Text provided:
····················

Other ideas being considered by the government as part of the overhaul are cutting the interest rates on loans and introducing lower fees for students studying certain subjects, such as engineering, where there is a skills shortage.
Alistair Jarvis, chief executive of Universities UK, said he wanted to see the government going further by reintroducing maintenance grants for the poorest students and reducing interest rates for low and medium earners.
"We also need to do more to reverse the worrying decline in the numbers of part-time and mature students," he added.
Sir Peter Lampl, chairman of the Sutton Trust education think tank, agreed that maintenance grants should be reintroduced and also called for fees to be means-tested so those from low-income families repay less.
Labour's shadow education secretary Angela Rayner said the move was "a desperate attempt by the Tories to kick the issue into the long grass because they have no plans for young people and no ideas for our country".
She added: "They are yesterday's party."
Analysis: Is U-turn bold enough?
By Sean Coughlan, BBC education correspondent
Calling this a "freeze" on tuition fees in England is a distinctly positive spin on abandoning a policy of increasing fees above £9,250 only put in place this year. If not a U-turn, it's certainly a Uni-turn.
But it shows how quickly the politics have changed - with rising fees and ballooning debts now a toxic combination for any party wanting to court young voters.
Although billed as a change of direction, universities had already predicted that a fee rise was "dead in the water" because, without a majority, the government had no realistic prospect of pushing it through.
Perhaps more significant is the increase in the earnings threshold for repayments - up from £21,000 to £25,000.

····················

Extracted information:
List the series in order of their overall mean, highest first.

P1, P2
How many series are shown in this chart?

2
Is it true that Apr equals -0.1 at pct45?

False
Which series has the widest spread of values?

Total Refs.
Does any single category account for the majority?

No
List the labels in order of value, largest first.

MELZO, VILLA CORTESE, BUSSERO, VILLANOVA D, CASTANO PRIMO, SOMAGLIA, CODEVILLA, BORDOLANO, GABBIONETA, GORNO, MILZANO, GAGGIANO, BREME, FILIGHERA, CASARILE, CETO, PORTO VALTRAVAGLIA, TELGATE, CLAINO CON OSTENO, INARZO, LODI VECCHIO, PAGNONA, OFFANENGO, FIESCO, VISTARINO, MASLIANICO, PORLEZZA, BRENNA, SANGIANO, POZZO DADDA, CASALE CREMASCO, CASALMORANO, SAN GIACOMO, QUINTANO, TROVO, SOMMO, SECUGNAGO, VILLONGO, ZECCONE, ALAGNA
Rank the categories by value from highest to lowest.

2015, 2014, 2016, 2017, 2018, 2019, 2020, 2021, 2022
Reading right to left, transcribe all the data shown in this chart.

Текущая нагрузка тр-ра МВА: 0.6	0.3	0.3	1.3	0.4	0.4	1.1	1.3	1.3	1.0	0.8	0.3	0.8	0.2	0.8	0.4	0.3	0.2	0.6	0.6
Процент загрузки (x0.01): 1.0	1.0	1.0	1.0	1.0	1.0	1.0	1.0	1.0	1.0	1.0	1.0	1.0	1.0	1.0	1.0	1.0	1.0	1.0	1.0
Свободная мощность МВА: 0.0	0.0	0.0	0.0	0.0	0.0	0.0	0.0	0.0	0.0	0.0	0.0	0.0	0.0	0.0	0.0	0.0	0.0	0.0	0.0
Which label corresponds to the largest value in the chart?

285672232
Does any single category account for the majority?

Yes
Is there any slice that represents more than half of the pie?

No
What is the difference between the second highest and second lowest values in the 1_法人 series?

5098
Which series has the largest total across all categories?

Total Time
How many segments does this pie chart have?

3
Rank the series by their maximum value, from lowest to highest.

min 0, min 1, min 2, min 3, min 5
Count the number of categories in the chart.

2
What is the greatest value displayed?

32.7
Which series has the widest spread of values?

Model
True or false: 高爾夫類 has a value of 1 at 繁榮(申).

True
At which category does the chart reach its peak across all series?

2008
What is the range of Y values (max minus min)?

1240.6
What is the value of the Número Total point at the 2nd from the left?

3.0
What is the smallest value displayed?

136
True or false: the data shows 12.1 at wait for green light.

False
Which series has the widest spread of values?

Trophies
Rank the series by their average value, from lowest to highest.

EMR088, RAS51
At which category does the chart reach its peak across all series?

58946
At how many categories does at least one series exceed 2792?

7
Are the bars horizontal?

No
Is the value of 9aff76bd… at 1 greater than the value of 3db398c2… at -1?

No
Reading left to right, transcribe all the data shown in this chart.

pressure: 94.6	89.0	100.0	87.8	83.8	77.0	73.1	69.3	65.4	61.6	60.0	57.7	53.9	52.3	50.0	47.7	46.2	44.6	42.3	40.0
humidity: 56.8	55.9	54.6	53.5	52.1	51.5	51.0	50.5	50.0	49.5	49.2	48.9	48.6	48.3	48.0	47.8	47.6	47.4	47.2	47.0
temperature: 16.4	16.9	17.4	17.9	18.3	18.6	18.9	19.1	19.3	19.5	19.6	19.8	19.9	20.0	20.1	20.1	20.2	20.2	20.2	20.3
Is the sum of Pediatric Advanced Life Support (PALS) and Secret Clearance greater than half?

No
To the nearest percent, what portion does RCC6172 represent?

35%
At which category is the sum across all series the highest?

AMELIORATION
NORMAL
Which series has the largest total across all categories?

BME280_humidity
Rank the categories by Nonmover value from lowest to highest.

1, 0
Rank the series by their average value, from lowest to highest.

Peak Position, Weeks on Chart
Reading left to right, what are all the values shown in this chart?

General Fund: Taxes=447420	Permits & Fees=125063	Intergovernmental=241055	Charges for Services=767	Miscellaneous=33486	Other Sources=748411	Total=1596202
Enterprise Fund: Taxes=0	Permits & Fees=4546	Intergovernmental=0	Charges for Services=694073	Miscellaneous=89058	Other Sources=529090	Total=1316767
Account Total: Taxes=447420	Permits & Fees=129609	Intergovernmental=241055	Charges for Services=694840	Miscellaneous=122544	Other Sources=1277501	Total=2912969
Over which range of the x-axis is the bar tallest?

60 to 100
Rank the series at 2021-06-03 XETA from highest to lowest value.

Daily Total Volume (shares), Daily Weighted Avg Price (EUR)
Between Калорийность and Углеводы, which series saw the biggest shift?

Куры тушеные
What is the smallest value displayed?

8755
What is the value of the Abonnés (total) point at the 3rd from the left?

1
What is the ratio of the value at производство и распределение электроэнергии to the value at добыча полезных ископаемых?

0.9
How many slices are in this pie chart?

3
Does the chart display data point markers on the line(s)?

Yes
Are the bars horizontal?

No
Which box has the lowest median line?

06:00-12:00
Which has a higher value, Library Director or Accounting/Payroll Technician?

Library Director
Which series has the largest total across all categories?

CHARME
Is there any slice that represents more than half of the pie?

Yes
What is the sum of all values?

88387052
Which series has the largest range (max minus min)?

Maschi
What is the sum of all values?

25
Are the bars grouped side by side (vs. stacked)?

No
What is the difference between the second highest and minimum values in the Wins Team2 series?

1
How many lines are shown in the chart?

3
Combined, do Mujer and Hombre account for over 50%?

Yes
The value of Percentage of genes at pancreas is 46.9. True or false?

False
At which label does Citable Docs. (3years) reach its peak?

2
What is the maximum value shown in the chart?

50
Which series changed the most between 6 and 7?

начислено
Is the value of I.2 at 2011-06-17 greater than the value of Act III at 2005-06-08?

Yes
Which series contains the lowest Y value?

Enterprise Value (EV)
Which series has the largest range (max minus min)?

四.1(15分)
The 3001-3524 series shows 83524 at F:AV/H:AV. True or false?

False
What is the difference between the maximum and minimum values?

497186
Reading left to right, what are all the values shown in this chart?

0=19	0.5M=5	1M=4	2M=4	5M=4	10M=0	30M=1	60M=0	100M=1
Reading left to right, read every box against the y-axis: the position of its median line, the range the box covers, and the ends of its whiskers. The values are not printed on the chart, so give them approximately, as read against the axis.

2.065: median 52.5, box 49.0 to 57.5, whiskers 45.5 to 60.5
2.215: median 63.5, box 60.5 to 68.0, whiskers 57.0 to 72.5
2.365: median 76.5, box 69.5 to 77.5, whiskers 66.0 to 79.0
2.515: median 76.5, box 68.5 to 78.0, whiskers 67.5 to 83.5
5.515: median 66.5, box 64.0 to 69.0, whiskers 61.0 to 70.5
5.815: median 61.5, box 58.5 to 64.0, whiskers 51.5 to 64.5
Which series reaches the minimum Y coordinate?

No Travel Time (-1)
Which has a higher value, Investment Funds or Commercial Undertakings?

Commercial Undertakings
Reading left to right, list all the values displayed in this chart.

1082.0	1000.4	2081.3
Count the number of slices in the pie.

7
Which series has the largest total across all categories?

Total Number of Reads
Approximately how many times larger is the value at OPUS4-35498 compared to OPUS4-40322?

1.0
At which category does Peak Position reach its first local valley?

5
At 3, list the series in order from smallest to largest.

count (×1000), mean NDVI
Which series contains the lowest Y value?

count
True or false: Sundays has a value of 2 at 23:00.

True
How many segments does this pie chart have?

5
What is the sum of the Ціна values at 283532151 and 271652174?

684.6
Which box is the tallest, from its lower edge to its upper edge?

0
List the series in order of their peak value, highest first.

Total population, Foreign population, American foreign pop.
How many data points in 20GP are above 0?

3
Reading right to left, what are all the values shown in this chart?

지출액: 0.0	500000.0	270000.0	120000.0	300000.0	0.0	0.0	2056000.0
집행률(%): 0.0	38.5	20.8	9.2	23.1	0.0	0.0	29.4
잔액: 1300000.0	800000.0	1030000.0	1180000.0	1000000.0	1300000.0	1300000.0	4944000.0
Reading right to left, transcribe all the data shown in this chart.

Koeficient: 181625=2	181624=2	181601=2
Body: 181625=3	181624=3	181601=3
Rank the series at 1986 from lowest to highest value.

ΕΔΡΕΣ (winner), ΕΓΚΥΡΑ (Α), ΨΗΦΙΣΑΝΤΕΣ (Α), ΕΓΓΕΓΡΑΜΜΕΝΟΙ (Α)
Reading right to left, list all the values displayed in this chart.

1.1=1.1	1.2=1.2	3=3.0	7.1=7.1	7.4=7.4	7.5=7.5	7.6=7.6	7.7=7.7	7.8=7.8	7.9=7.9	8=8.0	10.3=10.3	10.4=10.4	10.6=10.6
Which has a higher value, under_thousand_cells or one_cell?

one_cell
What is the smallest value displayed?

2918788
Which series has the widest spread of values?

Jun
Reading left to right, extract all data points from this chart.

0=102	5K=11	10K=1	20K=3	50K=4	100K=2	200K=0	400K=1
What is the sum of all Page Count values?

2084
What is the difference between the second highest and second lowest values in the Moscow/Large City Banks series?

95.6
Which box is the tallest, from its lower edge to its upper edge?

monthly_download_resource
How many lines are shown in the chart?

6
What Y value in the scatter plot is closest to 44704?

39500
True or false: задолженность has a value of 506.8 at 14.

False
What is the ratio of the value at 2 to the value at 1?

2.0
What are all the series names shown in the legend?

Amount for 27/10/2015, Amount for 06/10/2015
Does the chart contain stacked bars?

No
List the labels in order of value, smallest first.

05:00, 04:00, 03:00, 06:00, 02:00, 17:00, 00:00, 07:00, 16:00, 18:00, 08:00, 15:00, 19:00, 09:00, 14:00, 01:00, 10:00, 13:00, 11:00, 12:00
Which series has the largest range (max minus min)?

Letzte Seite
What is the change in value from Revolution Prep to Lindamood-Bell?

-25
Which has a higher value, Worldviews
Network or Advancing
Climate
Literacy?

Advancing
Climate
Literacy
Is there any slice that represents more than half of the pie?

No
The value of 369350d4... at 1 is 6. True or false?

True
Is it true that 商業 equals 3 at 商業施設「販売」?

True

····················

Exercise prompt: Copy the passage from the tuition fees text word for word, starting with "Labour's shadow education" and going on through "court young voters.".

Result for this task:
Labour's shadow education secretary Angela Rayner said the move was "a desperate attempt by the Tories to kick the issue into the long grass because they have no plans for young people and no ideas for our country".
She added: "They are yesterday's party."
Analysis: Is U-turn bold enough?
By Sean Coughlan, BBC education correspondent
Calling this a "freeze" on tuition fees in England is a distinctly positive spin on abandoning a policy of increasing fees above £9,250 only put in place this year. If not a U-turn, it's certainly a Uni-turn.
But it shows how quickly the politics have changed - with rising fees and ballooning debts now a toxic combination for any party wanting to court young voters.